→ **Quoted passage**:
Content starts

Read Instruction (on back page) Before Preparing Form. Please Print or Type.

Nothing in this form shall be construed to imply that the Commission has verified any information contained herein.

 

 

If the notification relates to a portion of the filing checked above, identify the Item(s) to which the notification relates:             

 

 

 

PART I – REGISTRANT INFORMATION

 

SeaChange International, Inc.
Full Name of Registrant
 
Former Name if Applicable
124 Acton Street
Address of Principal Executive Office (Street and Number)
Maynard, MA 01754
City, State and Zip Code

 


 

PART II – RULES 12b-25(b) and (c)

 

If the subject report could not be filed without unreasonable effort or expense and the registrant seeks relief pursuant to Rule 12b-25(b), the following should be completed. (Check box if appropriate)

 

x   

  (a)   The reason described in reasonable detail in Part III of this form could not be eliminated without unreasonable effort or expense
  (b)   The subject annual report, semi-annual report, transition report on Form 10-K, Form 20-F, Form 11-K, Form N-SAR or Form N-CSR, or portion thereof, will be filed on or before the fifteenth calendar day following the prescribed due date; or the subject quarterly report or transition report on Form 10-Q, or portion thereof, will be filed on or before the fifth calendar day following the prescribed due date; and
  (c)   The accountant’s statement or other exhibit required by Rule 12b-25(c) has been attached if applicable.

Content ends

→ **Data listing**:
Content starts

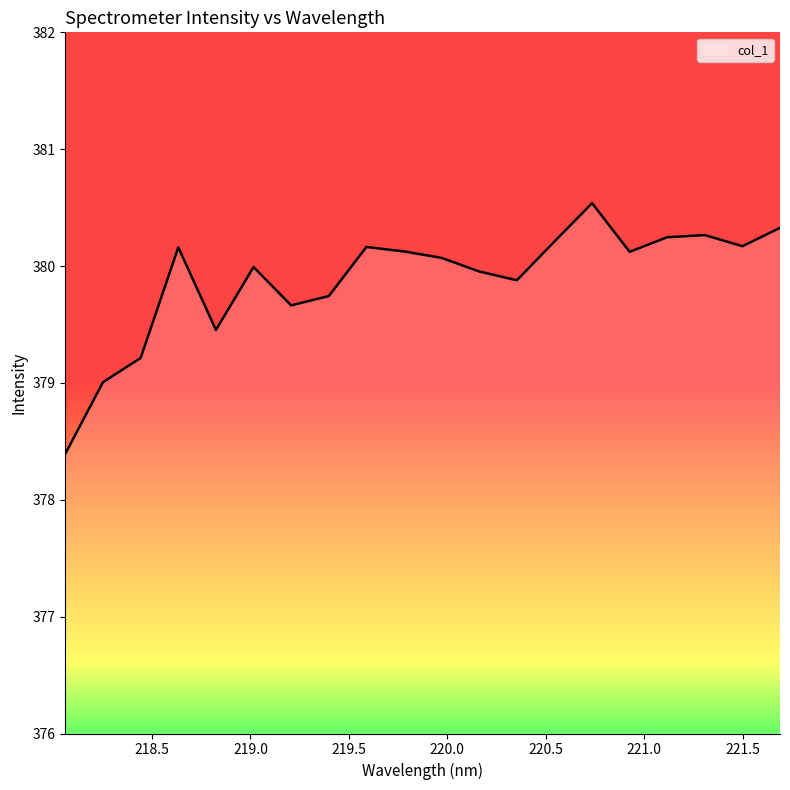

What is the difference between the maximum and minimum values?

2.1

Content ends
Content starts

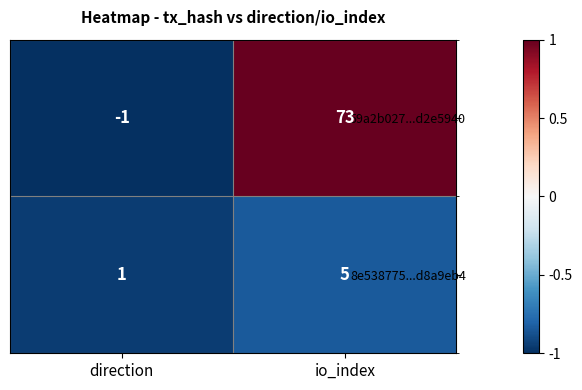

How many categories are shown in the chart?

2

Content ends

→ **Problem**: Rewrite the stretch of the late-filing form from "If the subject" through "box if appropriate)", substituting "an extension" for "relief".

→ **Output**:
If the subject report could not be filed without unreasonable effort or expense and the registrant seeks an extension pursuant to Rule 12b-25(b), the following should be completed. (Check box if appropriate)